Hacía una noche estupenda. Sintió que el corazón se le aceleraba y que las manos le sudaban. Apretó con fuerza la botella que llevaba en la mano y tocó el timbre. Ella le recibió como siempre, como la recordaba, hermosa, con esa sonrisa que iluminaba plazas enteras, con el amistoso tono que recordaba en su voz, sin que nada indicara que el tornado ya había pasado. Eso creyó durante diez segundos hasta que ella le puso las dos mejillas en vez de los labios. O sea, lo contrario de lo que Jesucristo decía. La tía no ponía las mejillas, primero una y luego otra, para sufrir por el prójimo sino para hacerle sufrir a él. Una bofetada inversa a través de un beso mal dado.
La primera media hora fue tensa, para qué negarlo. Frases de conveniencia, qué caluroso está hoy el día, me marcharé pronto, he preparado una ensalada, qué tal en el trabajo, bien y tú en el tuyo… ese tipo de conversación de relleno que nos sale automáticamente mientras pensamos en otra cosa.
Y, luego, sin saber cómo, sin saber por qué, la magia. Un roce de las manos, una mirada a los ojos más larga de lo debido, un te hecho de menos, un yo a ti también, un vuelve, un no hay ya marcha atrás, un no quieres, un no puedo, un abrirse de corazón y alma para intentar comprender, aunque fuese un esfuerzo baldío e inútil porque cómo coño va a comprender uno que la mujer que ama no le quiere en su vida.
Y, poco a poco, dame un último beso aunque sea cortito; toma uno largo; sigues siendo tan hermosa como siempre; tú que me miras con buenos ojos; comenzar a recordarse mutuamente millones de instantes; un masaje aquí, un masaje allá; los rostros cercanos; las caricias; no creas que vamos a volver; qué más me da; vivamos este momento; vuelve; no quiero que me vean contigo; ¿tienes miedo?; sí que lo tengo; abrázame; no te amo; ¿pero me quieres?; tampoco, murieron las mariposas; ¿tengo la culpa?; no la tienes; ¿hay alguien?; no lo hay; ¿entonces?; besos; me estás metiendo mano; ¿y no lo deseas?; sí; más besos, arrumacos, más arrumacos, vino, más vino, estrellas caprichosas en el cielo, una mariposa revoloteando en torno al candil, la noche cálida y calma; ¿por qué me miras así?; yo qué sé; ¿no quieres que nos veamos, que no sepamos el uno del otro?; muero porque nos veamos; ¿pero como amigos?; no, bueno tú verás, quiero todo; no puedes pedirlo; qué desgracia; un abrazo, otro abrazo; te vas como agua entre mis manos; lo sé; no te vayas; es que soy agua; ¿y qué?; necesito tener la tranquilidad que tú me quitas; no quiero arrancarte nada; sus ojos, un beso, otro beso; ¿no es esto maravilloso?; solo si es de vez en cuando; me duele en el alma; lo superarás; no lo haré; no te merezco; sí me mereces; ven; voy; ven; vamos a la cama; vamos; como antes.

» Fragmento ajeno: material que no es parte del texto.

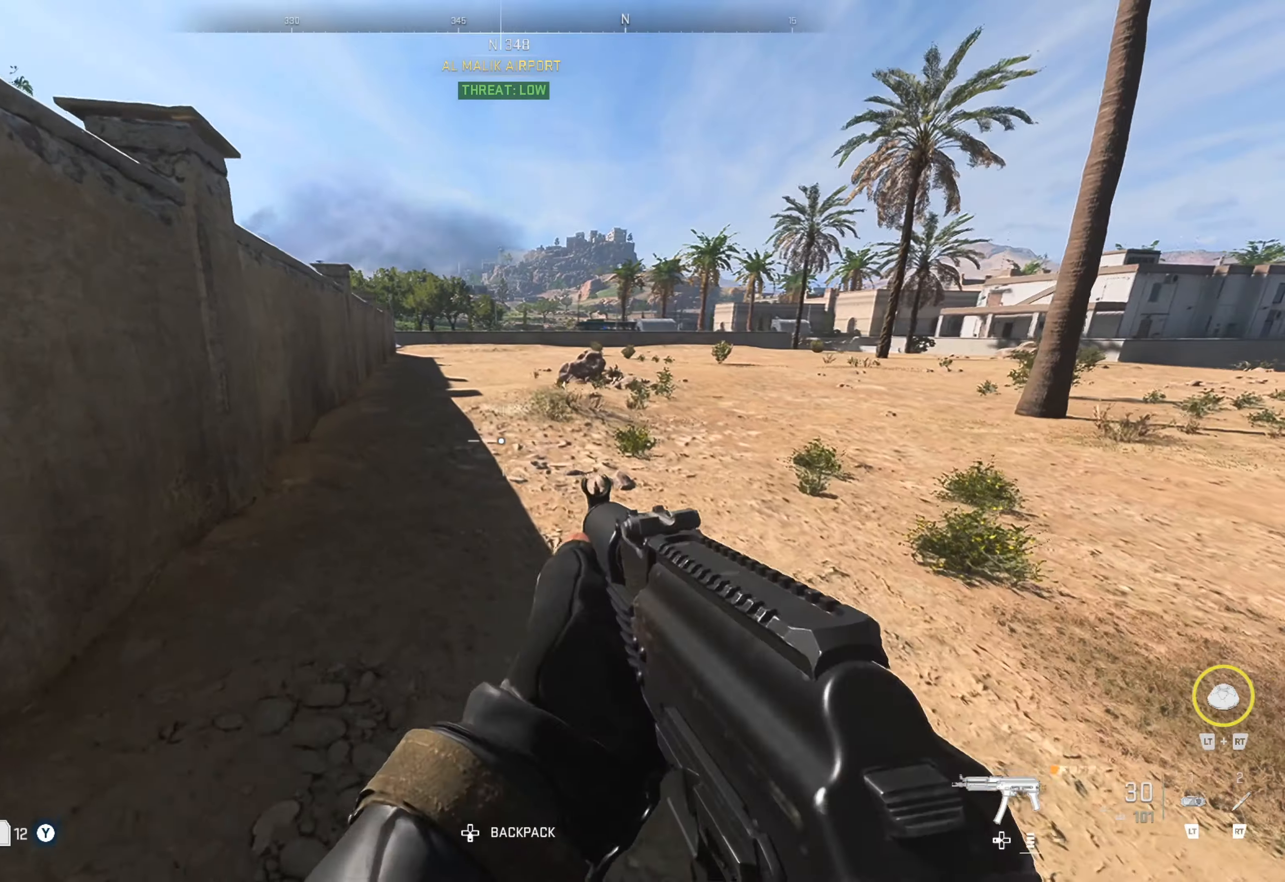
{"buttons": ["B"], "left_stick": "center", "right_stick": "center", "events": [[250, "B", "down"], [250, "left_stick", "center"]]}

Se despidieron en plena madrugada. Ferdinand pensaba en Sagan. Amar no es solamente querer, es sobre todo comprender. No comprendía nada, no la entendía, tan maravillosa y tan distante a la vez. Estaba perdido, solo, desconcertado.
Mientras conducía sonó la alerta del teléfono. Otro whatsapp.
- Ha sido una cena maravillosa.
Sí, lo había sido.
Pero, entonces, pensó que así debían ser las cenas de los que van a ser ajusticiados en la madrugada siguiente.
Clareaba ya por donde la carretera cortaba la colina y sintió toda la desdicha de la última cena.